■ **WHAT YOU HAVE TO DO**:
Which lines in the data below contain the word "LIST"? Pull each of them out.

(Extracted data entries)
--*--

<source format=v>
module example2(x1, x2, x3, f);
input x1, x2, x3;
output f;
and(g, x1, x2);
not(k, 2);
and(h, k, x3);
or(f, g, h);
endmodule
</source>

--*--

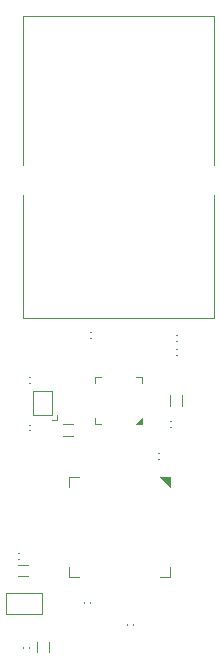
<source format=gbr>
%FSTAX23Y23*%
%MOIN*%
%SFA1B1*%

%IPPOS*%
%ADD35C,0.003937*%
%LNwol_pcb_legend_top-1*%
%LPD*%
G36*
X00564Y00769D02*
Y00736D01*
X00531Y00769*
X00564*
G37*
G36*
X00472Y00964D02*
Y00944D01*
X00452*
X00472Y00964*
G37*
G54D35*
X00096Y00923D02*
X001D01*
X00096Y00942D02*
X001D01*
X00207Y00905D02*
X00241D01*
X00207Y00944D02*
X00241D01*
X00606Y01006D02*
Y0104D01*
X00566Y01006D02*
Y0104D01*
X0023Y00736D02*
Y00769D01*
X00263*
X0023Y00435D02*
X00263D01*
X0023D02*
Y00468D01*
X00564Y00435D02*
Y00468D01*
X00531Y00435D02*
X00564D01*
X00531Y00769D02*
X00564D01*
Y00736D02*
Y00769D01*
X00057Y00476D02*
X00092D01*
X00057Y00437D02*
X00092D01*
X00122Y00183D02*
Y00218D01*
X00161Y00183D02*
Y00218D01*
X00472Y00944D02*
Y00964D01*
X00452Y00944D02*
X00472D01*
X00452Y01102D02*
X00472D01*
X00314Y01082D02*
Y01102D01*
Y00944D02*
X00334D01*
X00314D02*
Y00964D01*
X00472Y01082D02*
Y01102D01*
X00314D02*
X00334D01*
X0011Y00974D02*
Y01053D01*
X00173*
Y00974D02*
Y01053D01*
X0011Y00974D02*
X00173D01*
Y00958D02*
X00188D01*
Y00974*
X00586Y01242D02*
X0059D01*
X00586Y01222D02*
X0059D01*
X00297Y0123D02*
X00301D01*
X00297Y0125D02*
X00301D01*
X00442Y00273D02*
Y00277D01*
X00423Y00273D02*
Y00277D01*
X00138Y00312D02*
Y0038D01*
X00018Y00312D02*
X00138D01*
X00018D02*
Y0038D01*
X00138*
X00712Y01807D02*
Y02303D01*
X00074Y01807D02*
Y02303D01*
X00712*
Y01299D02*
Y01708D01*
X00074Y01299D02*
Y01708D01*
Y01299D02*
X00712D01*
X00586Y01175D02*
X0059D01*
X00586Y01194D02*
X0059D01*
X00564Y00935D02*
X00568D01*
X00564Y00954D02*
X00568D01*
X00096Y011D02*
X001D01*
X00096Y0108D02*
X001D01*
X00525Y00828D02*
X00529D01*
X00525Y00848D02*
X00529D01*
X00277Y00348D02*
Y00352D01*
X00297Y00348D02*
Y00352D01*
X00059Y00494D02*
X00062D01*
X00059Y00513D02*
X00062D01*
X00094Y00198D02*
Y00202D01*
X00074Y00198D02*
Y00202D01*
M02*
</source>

--*--

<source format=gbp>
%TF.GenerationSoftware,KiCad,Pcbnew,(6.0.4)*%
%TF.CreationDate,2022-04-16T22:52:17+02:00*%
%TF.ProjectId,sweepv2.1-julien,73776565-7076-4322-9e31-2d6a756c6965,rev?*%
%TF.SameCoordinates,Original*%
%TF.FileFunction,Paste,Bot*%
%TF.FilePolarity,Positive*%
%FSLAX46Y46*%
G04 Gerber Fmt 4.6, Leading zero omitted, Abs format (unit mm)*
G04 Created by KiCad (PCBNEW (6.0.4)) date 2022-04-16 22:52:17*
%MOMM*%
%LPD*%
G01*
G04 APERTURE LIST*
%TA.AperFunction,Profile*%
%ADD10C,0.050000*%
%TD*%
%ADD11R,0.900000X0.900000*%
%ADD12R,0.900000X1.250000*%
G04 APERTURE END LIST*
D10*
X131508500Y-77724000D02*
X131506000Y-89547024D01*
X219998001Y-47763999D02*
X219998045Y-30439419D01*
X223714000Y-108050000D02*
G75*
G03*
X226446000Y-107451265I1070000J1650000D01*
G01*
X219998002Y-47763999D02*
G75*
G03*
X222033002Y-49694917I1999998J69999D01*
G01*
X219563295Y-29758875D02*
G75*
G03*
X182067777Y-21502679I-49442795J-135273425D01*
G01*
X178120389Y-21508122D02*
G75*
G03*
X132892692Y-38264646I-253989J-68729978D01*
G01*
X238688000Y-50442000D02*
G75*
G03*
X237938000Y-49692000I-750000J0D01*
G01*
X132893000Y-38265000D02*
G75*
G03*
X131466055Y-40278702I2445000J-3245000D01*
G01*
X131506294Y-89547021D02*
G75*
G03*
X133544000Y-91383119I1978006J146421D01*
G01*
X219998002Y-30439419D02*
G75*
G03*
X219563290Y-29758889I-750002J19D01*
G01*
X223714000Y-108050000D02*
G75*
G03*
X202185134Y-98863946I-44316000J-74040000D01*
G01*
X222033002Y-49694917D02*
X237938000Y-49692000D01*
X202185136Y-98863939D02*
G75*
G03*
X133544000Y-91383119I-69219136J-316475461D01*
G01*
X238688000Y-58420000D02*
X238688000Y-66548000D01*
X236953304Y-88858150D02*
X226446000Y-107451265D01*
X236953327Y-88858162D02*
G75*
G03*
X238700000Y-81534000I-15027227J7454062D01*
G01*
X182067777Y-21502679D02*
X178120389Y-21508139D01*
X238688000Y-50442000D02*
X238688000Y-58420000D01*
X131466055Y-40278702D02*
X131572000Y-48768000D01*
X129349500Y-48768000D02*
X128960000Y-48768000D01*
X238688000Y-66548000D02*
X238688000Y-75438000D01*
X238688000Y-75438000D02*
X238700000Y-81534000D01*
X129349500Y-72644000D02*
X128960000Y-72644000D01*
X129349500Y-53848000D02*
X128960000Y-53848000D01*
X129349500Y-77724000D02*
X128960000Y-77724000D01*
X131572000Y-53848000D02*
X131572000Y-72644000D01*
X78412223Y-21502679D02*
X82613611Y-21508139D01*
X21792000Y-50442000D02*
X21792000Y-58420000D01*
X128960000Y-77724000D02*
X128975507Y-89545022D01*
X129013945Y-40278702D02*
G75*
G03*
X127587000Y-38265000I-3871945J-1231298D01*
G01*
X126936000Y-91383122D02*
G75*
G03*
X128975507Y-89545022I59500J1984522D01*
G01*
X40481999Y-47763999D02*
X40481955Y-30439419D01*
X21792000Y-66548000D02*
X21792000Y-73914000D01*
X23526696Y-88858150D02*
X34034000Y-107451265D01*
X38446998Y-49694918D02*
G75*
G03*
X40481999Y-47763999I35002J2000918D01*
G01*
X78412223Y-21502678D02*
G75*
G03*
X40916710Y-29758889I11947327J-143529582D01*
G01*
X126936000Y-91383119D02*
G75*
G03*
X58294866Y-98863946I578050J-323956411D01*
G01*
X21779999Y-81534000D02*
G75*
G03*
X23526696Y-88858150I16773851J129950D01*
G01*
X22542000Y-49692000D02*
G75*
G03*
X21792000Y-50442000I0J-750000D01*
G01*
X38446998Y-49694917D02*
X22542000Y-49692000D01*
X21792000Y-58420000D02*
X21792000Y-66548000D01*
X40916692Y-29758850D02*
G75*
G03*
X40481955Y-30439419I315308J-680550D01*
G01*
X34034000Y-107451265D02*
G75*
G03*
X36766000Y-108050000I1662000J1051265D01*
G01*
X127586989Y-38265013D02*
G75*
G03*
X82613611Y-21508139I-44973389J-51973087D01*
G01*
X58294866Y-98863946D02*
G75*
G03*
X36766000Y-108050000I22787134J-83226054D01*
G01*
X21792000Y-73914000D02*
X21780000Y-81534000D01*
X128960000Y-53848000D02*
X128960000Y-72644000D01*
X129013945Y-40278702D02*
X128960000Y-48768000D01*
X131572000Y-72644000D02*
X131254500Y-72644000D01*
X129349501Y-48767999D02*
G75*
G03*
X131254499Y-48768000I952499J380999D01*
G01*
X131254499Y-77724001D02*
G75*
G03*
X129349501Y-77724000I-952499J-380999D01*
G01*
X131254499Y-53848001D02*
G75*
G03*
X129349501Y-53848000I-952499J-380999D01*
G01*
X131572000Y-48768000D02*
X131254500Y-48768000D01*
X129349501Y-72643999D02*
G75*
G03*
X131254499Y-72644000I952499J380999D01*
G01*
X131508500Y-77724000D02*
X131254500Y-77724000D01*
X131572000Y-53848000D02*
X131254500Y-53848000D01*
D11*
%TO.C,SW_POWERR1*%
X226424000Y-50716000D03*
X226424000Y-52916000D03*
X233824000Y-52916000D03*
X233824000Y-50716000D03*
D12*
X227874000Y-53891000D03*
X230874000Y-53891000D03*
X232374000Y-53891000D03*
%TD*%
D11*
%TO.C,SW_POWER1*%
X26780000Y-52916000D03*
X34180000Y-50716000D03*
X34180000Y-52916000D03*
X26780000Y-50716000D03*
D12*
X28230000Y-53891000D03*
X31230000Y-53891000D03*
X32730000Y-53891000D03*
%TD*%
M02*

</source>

--*--

■ **EXERCISE SOLUTION**:
G04 APERTURE LIST*
G04 APERTURE END LIST*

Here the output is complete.